Epileptic Disord. 2026 Feb 2. doi: 10.1002/epd2.70187. Online ahead of print.
ABSTRACT
OBJECTIVE: Glucose transporter type 1 deficiency syndrome (Glut1DS) is a rare metabolic encephalopathy caused by pathogenic SLC2A1 variants. Ketogenic dietary therapy (KDT) is the mainstay of treatment. In Latin America, Glut1DS remains underdiagnosed due to limited awareness and restricted access to genetic testing. This study describes the clinical and genetic features, management, and response to KDT in an Argentine cohort.
METHODS: A retrospective multicenter study was conducted including patients with a clinical and/or genetic diagnosis of Glut1DS. Clinical data, seizure types, neurodevelopmental features, treatment response, and KDT characteristics were collected from medical records using a standardized form. Genetic confirmation was obtained by SLC2A1 sequencing. Descriptive and comparative analyses were performed.
RESULTS: Thirty-nine patients with Glut1DS (64% males) were included. Mean age at evaluation was 13.7 years. Median ages at symptom onset and diagnosis were 6 and 55 months, respectively, with a median diagnostic delay of 49 months. Cognitive impairment was present in two-thirds of patients, and movement disorders in 79%. Epilepsy occurred in 74%. Of 39 patients, all but one received KDT, with MCT oil in 64%. Thirty patients remained on KDT, achieving seizure freedom in 86% and >50% reduction in four others.

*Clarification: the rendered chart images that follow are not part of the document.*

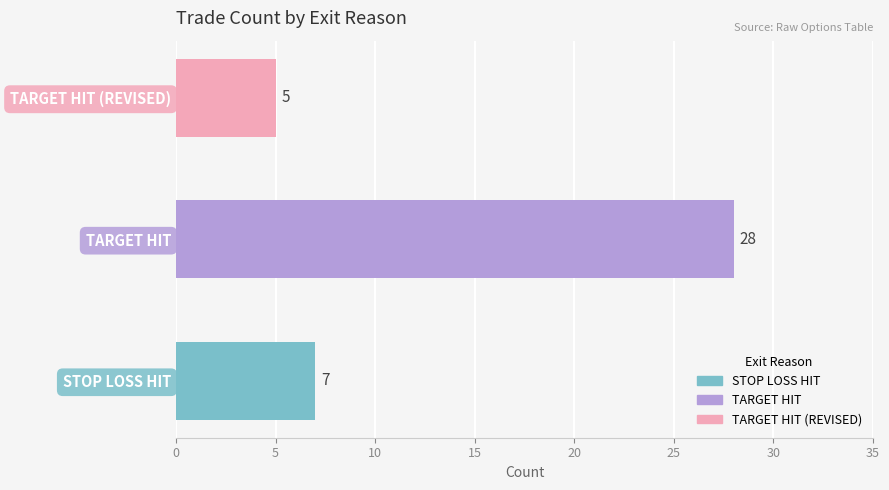

Rank the categories by value from lowest to highest.

TARGET HIT (REVISED), STOP LOSS HIT, TARGET HIT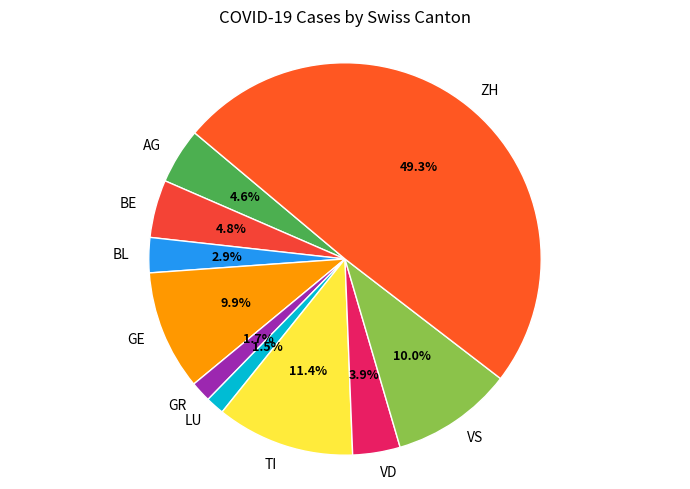

To the nearest percent, what portion does GE represent?

10%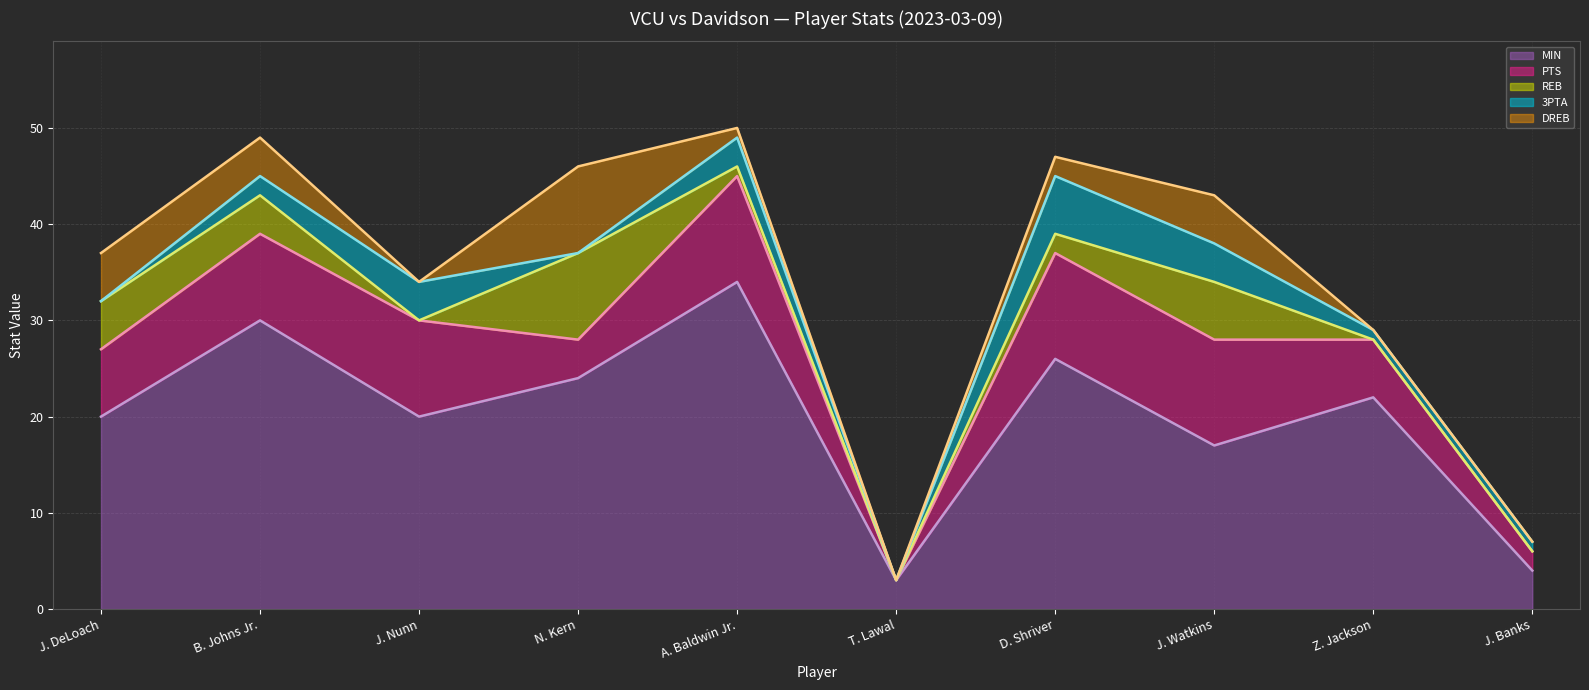

What are all the series names shown in the legend?

MIN line, PTS line, REB line, 3PTA line, DREB line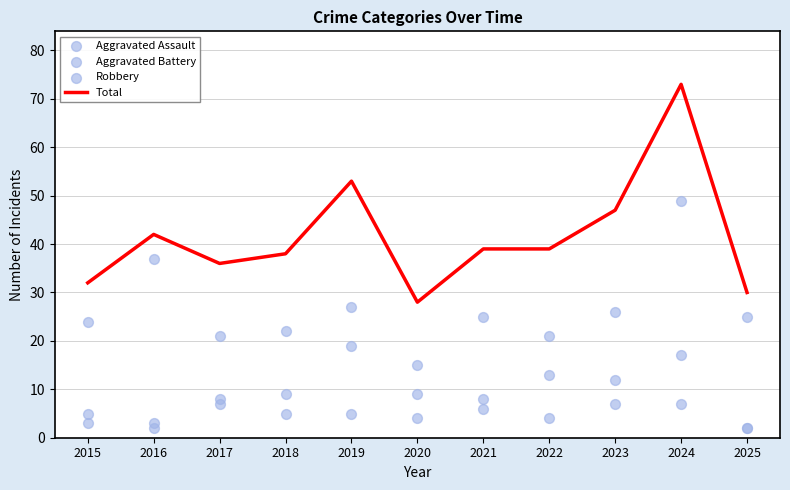

Which series reaches the minimum Y coordinate?

Aggravated Assault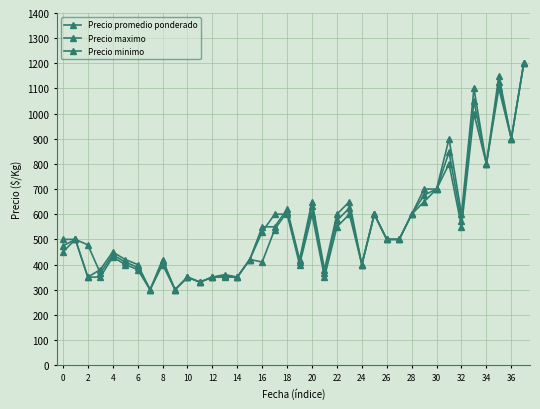

What is the smallest value displayed?

300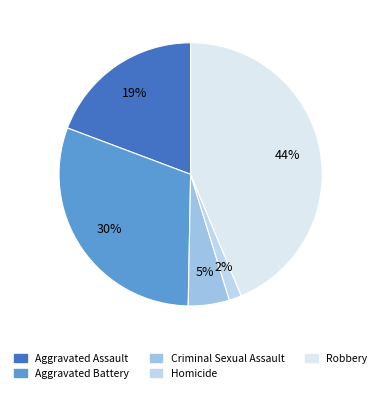

To the nearest percent, what portion does Aggravated Battery represent?

30%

Improvements were reported in motor coordination (38%), cognition and attention (10%), energy (10%), and behavior (8%). No major adverse effects were reported.
SIGNIFICANCE: This first national report underscores the clinical diversity of Glut1DS in Argentina and a positive trend toward earlier KDT initiation. Strengthening early diagnosis, systematic follow-up, and equitable access to therapy remains essential.